§ **About this exercise**
Format the lines in the records below, from the line containing "upended modern art, and the city that made it" through the line containing "tradition, reimagined what", inclusive, as a Markdown table with columns No. and Line, omitting any blank lines.

§ **Records provided**

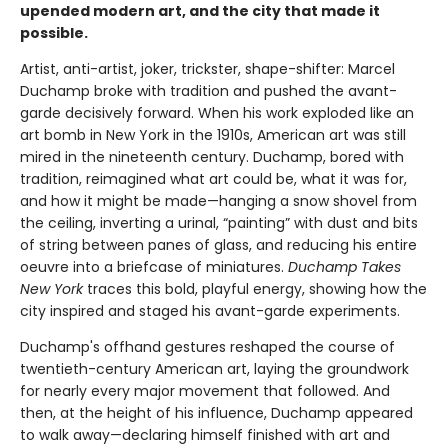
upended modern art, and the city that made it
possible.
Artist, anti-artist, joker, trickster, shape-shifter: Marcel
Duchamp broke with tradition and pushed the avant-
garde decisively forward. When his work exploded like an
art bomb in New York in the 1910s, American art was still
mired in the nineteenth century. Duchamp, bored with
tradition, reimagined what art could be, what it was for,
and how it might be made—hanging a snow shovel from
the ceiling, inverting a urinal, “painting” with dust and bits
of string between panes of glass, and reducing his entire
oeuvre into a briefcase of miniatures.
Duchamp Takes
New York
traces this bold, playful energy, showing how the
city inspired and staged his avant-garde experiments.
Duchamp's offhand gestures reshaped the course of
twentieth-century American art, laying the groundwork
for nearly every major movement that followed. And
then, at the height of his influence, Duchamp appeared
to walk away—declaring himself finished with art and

...

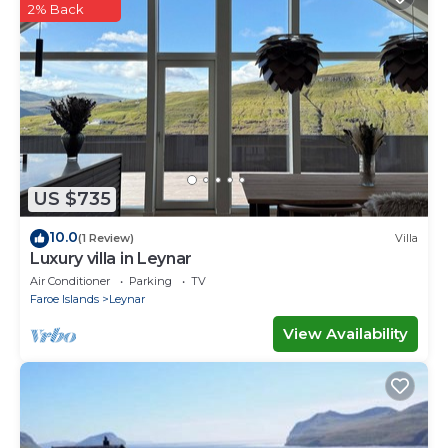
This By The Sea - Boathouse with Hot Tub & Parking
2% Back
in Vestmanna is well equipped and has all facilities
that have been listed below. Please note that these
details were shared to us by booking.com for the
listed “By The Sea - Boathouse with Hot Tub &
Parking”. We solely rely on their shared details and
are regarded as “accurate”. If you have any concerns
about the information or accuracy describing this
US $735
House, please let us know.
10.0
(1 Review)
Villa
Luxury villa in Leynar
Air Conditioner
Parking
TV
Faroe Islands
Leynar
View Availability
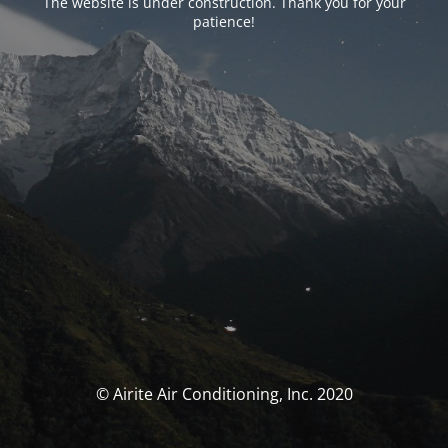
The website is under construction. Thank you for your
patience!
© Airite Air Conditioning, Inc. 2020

§ **Written reply**
| No. | Line |
|---|---|
| 1 | upended modern art, and the city that made it |
| 2 | possible. |
| 3 | Artist, anti-artist, joker, trickster, shape-shifter: Marcel |
| 4 | Duchamp broke with tradition and pushed the avant- |
| 5 | garde decisively forward. When his work exploded like an |
| 6 | art bomb in New York in the 1910s, American art was still |
| 7 | mired in the nineteenth century. Duchamp, bored with |
| 8 | tradition, reimagined what art could be, what it was for, |